If you ride the Red Line, you may have noticed a new blue and black mural emerging on the side of one of the new buildings between NoMa and Union Station this week. Created by artist Trav, the piece is just one of 16 new murals going up as part of the Pow! Wow! DC festival in NoMa.
“This is cool. It’s a real challenge,” says Trav during a break from work on his painting on the wall of the 13-story 100K Apartments at the corner of First and K streets NE. Based in Los Angeles, his inspiration comes from a variety of urban images, including old commercial signage and typology, he says.
A few blocks away in a yard on Patterson Street between North Capitol and First streets NE, Eamon Gillen is working on a mural that draws from his background as a tattoo artist and the Smiley Face invented by Harvey Ball in his home of Worcester, Massachusetts.
“There’s meaning somewhere, but I’m just going to let people figure it out themselves,” he says of his composition that includes a smiley face riding atop an eagle mid-flight.
Trav and Gillen are just two of the artists participating in Pow! Wow! DC’s fourth year covering blank walls in and around NoMa with art. The festival brings a curated group of local and out-of-town talent to the neighborhood to paint pretty much whatever they want, with three caveats: no nudity, violence or politics, says Pow! Wow! DC festival director and artist Kelly Towles.
Pow! Wow!’s roots can be traced to Hawaii in 2010, where founder Jasper Wong set about creating impactful art that would grab the attention of Honolulu residents. The festival is now global, with artists painting walls and blank spaces in at least 13 cities worldwide from Hong Kong to Tel Aviv to Long Beach, Calif.
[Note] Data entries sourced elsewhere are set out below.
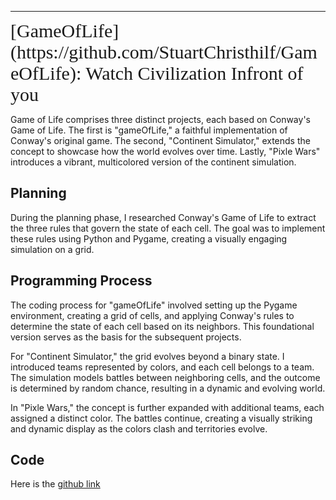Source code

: 
---
<span style="font-family: Comic Sans MS; font-size: 30px;">
[GameOfLife](https://github.com/StuartChristhilf/GameOfLife): Watch Civilization Infront of you
</span>


Game of Life comprises three distinct projects, each based on Conway's Game of Life. The first is "gameOfLife," a faithful implementation of Conway's original game. The second, "Continent Simulator," extends the concept to showcase how the world evolves over time. Lastly, "Pixle Wars" introduces a vibrant, multicolored version of the continent simulation.

## Planning

During the planning phase, I researched Conway's Game of Life to extract the three rules that govern the state of each cell. The goal was to implement these rules using Python and Pygame, creating a visually engaging simulation on a grid.

## Programming Process

The coding process for "gameOfLife" involved setting up the Pygame environment, creating a grid of cells, and applying Conway's rules to determine the state of each cell based on its neighbors. This foundational version serves as the basis for the subsequent projects.

For "Continent Simulator," the grid evolves beyond a binary state. I introduced teams represented by colors, and each cell belongs to a team. The simulation models battles between neighboring cells, and the outcome is determined by random chance, resulting in a dynamic and evolving world.

In "Pixle Wars," the concept is further expanded with additional teams, each assigned a distinct color. The battles continue, creating a visually striking and dynamic display as the colors clash and territories evolve.

## Code
Here is the [github link](https://github.com/StuartChristhilf/GameOfLife)
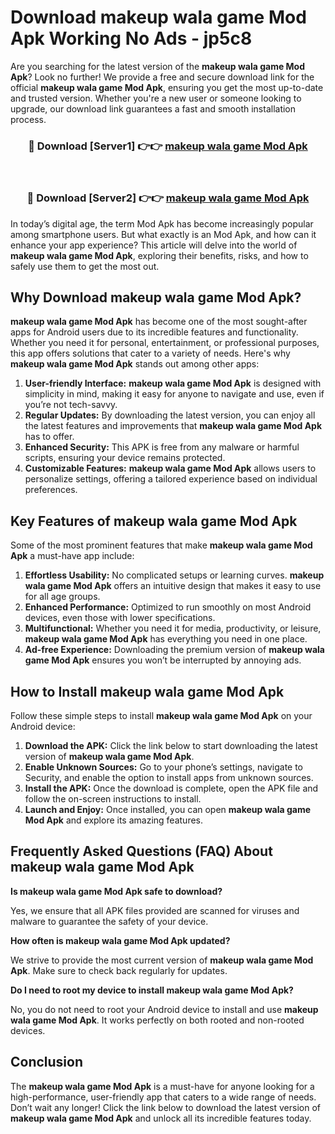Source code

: # Download makeup wala game Mod Apk Working No Ads - jp5c8

Are you searching for the latest version of the **makeup wala game Mod Apk**? Look no further! We provide a free and secure download link for the official **makeup wala game Mod Apk**, ensuring you get the most up-to-date and trusted version. Whether you're a new user or someone looking to upgrade, our download link guarantees a fast and smooth installation process.

<div align="center">
<h3>🔴 Download [Server1] 👉👉 <a href="https://apk-comot.site?title=makeup_wala_game">makeup wala game Mod Apk</a></h3><br>
<h3>🔴 Download [Server2] 👉👉 <a href="https://apk-comot.site?title=makeup_wala_game">makeup wala game Mod Apk</a></h3>
</div>

In today’s digital age, the term Mod Apk has become increasingly popular among smartphone users. But what exactly is an Mod Apk, and how can it enhance your app experience? This article will delve into the world of **makeup wala game Mod Apk**, exploring their benefits, risks, and how to safely use them to get the most out.

## Why Download makeup wala game Mod Apk?

**makeup wala game Mod Apk** has become one of the most sought-after apps for Android users due to its incredible features and functionality. Whether you need it for personal, entertainment, or professional purposes, this app offers solutions that cater to a variety of needs. Here's why **makeup wala game Mod Apk** stands out among other apps:

1. **User-friendly Interface:** **makeup wala game Mod Apk** is designed with simplicity in mind, making it easy for anyone to navigate and use, even if you’re not tech-savvy.
2. **Regular Updates:** By downloading the latest version, you can enjoy all the latest features and improvements that **makeup wala game Mod Apk** has to offer.
3. **Enhanced Security:** This APK is free from any malware or harmful scripts, ensuring your device remains protected.
4. **Customizable Features:** **makeup wala game Mod Apk** allows users to personalize settings, offering a tailored experience based on individual preferences.

## Key Features of makeup wala game Mod Apk

Some of the most prominent features that make **makeup wala game Mod Apk** a must-have app include:

1. **Effortless Usability:** No complicated setups or learning curves. **makeup wala game Mod Apk** offers an intuitive design that makes it easy to use for all age groups.
2. **Enhanced Performance:** Optimized to run smoothly on most Android devices, even those with lower specifications.
3. **Multifunctional:** Whether you need it for media, productivity, or leisure, **makeup wala game Mod Apk** has everything you need in one place.
4. **Ad-free Experience:** Downloading the premium version of **makeup wala game Mod Apk** ensures you won’t be interrupted by annoying ads.

## How to Install makeup wala game Mod Apk

Follow these simple steps to install **makeup wala game Mod Apk** on your Android device:

1. **Download the APK:** Click the link below to start downloading the latest version of **makeup wala game Mod Apk**.
2. **Enable Unknown Sources:** Go to your phone’s settings, navigate to Security, and enable the option to install apps from unknown sources.
3. **Install the APK:** Once the download is complete, open the APK file and follow the on-screen instructions to install.
4. **Launch and Enjoy:** Once installed, you can open **makeup wala game Mod Apk** and explore its amazing features.

## Frequently Asked Questions (FAQ) About makeup wala game Mod Apk

**Is makeup wala game Mod Apk safe to download?**

Yes, we ensure that all APK files provided are scanned for viruses and malware to guarantee the safety of your device.

**How often is makeup wala game Mod Apk updated?**

We strive to provide the most current version of **makeup wala game Mod Apk**. Make sure to check back regularly for updates.

**Do I need to root my device to install makeup wala game Mod Apk?**

No, you do not need to root your Android device to install and use **makeup wala game Mod Apk**. It works perfectly on both rooted and non-rooted devices.

## Conclusion

The **makeup wala game Mod Apk** is a must-have for anyone looking for a high-performance, user-friendly app that caters to a wide range of needs. Don’t wait any longer! Click the link below to download the latest version of **makeup wala game Mod Apk** and unlock all its incredible features today.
The festival aims to beautify the neighborhoods where it takes place. NoMa, which has boomed since the opening of the NoMa-Gallaudet Metro station opened in 2004, provides artists with plenty of potential canvases on the many new—and sometimes sterile—walls that have risen in recent years.
“Pow! Wow! fills a lot of these blocks of bland spaces with creative pieces of artwork,” says Galin Brooks, vice president of planning and economic development for the NoMa Business Improvement District, which helps facilitate the festival in DC.
The works add texture to a neighborhood that, when the festival began in the District in 2016, largely lacked art and public space. That has since changed, driven by $50 million in city funds that the NoMa Parks Foundation has invested in lighting installations in the L and M street underpasses, Swampoodle Park at 3rd and L streets, and the in-progress Alethia Tanner Park adjacent to the Metropolitan Branch Trail at R Street.
The MBT is one of the most visible places for Pow! Wow! murals in NoMa. Local artists Mixed Scene, Rodrigo Pradel, and Tracie Ching are among the seven painting over past festival murals—impermanence is a tenet of Pow! Wow! says Towles—on the Metro wall along the trail this year.
Sarah Jane Jamison, a resident of Deanwood, has created a work on the MBT that features a chat box that asks “Is this a mural?” She says she wants her piece to be both bright and relatable, drawing imagery from the Instagram “like” icon and Pikachu.
Towles, who selects the artists himself, brings both newcomers like Jamison and veterans to NoMa for the festival. For example, Pow! Wow! veteran Trav was given the high profile wall facing the Red Line in part because of his experience painting large murals.
For his part, Trav is excited about the opportunity to display his work on such a prominent wall. According to the NoMa BID, roughly 100,000 passengers ride trains past the building every day.
“That’s a huge selling point—you look for things like rail lines in graffiti,” Trav says of the location.